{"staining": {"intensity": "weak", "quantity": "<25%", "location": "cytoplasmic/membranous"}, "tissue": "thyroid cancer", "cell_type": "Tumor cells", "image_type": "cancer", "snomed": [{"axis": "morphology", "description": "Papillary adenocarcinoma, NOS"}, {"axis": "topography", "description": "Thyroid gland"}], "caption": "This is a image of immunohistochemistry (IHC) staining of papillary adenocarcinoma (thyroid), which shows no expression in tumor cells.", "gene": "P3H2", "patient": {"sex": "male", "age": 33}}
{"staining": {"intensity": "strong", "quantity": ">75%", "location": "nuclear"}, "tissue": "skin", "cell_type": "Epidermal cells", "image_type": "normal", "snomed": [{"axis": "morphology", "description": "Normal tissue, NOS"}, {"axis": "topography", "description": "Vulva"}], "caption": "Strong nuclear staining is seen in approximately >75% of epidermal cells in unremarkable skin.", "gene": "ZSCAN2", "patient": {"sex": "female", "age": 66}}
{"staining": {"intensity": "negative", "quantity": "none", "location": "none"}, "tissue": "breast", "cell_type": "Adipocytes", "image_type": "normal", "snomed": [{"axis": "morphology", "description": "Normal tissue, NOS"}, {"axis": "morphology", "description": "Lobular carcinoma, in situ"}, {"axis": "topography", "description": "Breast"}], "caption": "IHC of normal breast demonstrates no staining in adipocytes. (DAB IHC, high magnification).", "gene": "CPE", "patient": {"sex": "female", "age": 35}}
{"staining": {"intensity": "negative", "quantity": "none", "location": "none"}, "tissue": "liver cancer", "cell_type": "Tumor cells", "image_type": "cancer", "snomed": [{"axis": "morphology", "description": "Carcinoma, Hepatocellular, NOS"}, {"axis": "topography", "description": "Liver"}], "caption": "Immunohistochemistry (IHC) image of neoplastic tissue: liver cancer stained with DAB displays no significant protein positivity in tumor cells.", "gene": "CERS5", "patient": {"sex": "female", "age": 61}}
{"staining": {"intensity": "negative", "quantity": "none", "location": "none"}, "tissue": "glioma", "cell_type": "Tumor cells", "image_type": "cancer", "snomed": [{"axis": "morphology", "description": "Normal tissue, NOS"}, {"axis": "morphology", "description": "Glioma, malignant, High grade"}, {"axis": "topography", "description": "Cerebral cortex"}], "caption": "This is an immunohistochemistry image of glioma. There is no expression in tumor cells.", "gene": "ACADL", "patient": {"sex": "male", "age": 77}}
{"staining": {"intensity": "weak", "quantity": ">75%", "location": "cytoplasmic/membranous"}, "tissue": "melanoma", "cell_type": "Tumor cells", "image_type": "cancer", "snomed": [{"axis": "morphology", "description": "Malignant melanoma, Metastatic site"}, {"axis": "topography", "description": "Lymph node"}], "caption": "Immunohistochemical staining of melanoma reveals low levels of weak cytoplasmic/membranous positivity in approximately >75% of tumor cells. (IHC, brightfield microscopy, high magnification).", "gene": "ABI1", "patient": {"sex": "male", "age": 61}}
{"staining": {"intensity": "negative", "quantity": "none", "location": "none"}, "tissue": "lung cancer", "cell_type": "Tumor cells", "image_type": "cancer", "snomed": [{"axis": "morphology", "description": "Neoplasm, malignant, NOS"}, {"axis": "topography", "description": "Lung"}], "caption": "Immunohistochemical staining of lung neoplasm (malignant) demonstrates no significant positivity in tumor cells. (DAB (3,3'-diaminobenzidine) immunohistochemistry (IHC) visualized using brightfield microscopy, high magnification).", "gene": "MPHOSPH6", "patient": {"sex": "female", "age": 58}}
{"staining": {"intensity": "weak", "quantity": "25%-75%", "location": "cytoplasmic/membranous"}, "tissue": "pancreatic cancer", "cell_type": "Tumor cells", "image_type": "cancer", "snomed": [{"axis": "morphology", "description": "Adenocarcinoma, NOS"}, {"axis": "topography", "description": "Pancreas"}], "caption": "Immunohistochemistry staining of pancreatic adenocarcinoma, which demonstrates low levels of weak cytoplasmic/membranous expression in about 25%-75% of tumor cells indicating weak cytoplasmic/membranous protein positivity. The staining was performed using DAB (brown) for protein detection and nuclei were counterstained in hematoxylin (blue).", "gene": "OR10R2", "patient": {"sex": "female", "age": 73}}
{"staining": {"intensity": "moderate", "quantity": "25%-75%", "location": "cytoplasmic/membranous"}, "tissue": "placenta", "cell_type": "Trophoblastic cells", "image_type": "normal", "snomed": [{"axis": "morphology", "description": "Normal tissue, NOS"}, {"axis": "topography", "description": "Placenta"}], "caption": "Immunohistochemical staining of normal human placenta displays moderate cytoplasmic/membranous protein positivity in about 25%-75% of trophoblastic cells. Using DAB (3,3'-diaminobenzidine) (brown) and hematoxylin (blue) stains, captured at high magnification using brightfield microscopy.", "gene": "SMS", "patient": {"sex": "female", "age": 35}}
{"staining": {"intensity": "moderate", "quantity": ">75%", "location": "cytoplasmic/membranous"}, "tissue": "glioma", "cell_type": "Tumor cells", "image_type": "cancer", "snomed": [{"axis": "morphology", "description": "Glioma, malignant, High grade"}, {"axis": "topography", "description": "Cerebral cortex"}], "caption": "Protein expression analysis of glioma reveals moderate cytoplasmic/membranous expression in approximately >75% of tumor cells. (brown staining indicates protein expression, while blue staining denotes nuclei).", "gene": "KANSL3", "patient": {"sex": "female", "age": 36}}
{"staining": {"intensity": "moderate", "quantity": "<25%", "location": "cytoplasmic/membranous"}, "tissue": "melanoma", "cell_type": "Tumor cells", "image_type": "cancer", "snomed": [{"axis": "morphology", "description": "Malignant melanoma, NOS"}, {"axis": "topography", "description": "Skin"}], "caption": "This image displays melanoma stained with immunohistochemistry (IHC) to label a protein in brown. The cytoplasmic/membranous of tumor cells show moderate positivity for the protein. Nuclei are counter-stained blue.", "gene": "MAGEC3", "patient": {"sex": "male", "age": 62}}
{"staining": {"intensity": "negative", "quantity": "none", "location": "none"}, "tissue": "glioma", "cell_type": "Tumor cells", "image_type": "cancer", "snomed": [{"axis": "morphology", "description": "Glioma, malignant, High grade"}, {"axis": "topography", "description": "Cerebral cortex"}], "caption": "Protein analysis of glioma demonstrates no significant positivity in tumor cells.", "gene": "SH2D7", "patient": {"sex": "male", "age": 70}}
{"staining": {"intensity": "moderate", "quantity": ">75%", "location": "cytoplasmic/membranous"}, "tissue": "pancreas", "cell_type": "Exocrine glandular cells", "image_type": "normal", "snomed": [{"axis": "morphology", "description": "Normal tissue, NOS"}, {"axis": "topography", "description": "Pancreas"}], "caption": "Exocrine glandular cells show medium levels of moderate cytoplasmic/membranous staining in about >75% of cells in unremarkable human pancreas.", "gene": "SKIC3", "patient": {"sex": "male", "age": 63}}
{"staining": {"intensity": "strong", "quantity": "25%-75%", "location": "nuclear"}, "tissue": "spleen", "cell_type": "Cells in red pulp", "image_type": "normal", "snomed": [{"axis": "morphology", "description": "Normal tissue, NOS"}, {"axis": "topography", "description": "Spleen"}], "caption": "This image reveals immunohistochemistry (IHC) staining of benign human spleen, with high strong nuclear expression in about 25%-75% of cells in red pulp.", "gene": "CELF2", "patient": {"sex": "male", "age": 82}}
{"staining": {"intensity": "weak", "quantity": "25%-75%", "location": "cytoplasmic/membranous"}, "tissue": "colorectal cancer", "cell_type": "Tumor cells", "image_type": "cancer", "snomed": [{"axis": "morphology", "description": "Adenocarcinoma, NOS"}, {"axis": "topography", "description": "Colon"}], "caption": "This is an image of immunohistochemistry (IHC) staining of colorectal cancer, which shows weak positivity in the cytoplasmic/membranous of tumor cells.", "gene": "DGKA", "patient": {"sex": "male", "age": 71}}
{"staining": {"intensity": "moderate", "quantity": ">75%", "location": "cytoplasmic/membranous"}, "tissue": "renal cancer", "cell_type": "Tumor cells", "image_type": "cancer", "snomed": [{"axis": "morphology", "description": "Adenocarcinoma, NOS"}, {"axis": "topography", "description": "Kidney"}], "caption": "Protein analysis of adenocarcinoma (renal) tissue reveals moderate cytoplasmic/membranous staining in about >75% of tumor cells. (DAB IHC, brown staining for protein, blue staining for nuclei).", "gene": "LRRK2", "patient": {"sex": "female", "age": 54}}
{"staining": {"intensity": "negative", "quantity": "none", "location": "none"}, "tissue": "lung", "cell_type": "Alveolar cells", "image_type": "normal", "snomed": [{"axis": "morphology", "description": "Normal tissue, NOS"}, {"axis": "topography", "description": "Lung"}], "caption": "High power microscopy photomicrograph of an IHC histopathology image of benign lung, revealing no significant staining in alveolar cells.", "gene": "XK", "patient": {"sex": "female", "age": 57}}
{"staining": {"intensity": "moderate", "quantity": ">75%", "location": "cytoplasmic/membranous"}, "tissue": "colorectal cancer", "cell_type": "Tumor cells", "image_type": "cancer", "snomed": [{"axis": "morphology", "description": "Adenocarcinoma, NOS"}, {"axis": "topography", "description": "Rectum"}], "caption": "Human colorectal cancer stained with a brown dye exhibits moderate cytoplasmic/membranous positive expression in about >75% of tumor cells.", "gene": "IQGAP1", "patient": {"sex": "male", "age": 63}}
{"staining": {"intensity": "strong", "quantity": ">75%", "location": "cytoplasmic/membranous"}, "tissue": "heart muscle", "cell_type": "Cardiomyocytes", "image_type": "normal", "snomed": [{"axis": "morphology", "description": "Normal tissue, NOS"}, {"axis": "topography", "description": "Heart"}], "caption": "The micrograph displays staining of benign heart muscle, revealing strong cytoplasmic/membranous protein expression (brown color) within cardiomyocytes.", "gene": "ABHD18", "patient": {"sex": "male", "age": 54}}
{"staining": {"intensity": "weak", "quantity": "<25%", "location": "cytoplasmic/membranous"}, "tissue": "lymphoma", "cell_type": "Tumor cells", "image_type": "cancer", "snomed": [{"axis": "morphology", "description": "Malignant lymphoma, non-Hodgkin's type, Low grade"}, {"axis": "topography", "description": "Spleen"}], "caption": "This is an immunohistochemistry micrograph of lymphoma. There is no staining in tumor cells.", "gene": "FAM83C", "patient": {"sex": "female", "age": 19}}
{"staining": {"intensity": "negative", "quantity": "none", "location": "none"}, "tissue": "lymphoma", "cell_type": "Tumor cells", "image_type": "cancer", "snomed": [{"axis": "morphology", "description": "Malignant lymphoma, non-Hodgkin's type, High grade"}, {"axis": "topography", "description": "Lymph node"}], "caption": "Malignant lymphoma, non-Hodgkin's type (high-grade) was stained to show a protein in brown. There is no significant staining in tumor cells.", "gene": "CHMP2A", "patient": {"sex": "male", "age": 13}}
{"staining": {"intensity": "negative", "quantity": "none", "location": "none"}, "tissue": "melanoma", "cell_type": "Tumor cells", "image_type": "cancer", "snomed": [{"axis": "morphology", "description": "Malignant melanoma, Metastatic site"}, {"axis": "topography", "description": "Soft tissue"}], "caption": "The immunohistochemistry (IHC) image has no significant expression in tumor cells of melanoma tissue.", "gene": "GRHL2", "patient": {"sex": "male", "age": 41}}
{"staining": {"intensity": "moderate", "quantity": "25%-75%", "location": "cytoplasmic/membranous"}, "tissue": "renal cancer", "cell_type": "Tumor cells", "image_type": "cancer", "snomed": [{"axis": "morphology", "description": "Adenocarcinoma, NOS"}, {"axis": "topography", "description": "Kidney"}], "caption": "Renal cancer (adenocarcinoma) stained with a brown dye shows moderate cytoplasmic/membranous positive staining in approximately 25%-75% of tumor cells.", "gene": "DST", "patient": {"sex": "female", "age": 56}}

____

Requirement:
All that is wanted is an exact copy of the lines above from the one with "staining of normal" through the one with "expression analysis of", with both ends included.

Reply to the exercise:
{"staining": {"intensity": "moderate", "quantity": "25%-75%", "location": "cytoplasmic/membranous"}, "tissue": "placenta", "cell_type": "Trophoblastic cells", "image_type": "normal", "snomed": [{"axis": "morphology", "description": "Normal tissue, NOS"}, {"axis": "topography", "description": "Placenta"}], "caption": "Immunohistochemical staining of normal human placenta displays moderate cytoplasmic/membranous protein positivity in about 25%-75% of trophoblastic cells. Using DAB (3,3'-diaminobenzidine) (brown) and hematoxylin (blue) stains, captured at high magnification using brightfield microscopy.", "gene": "SMS", "patient": {"sex": "female", "age": 35}}
{"staining": {"intensity": "moderate", "quantity": ">75%", "location": "cytoplasmic/membranous"}, "tissue": "glioma", "cell_type": "Tumor cells", "image_type": "cancer", "snomed": [{"axis": "morphology", "description": "Glioma, malignant, High grade"}, {"axis": "topography", "description": "Cerebral cortex"}], "caption": "Protein expression analysis of glioma reveals moderate cytoplasmic/membranous expression in approximately >75% of tumor cells. (brown staining indicates protein expression, while blue staining denotes nuclei).", "gene": "KANSL3", "patient": {"sex": "female", "age": 36}}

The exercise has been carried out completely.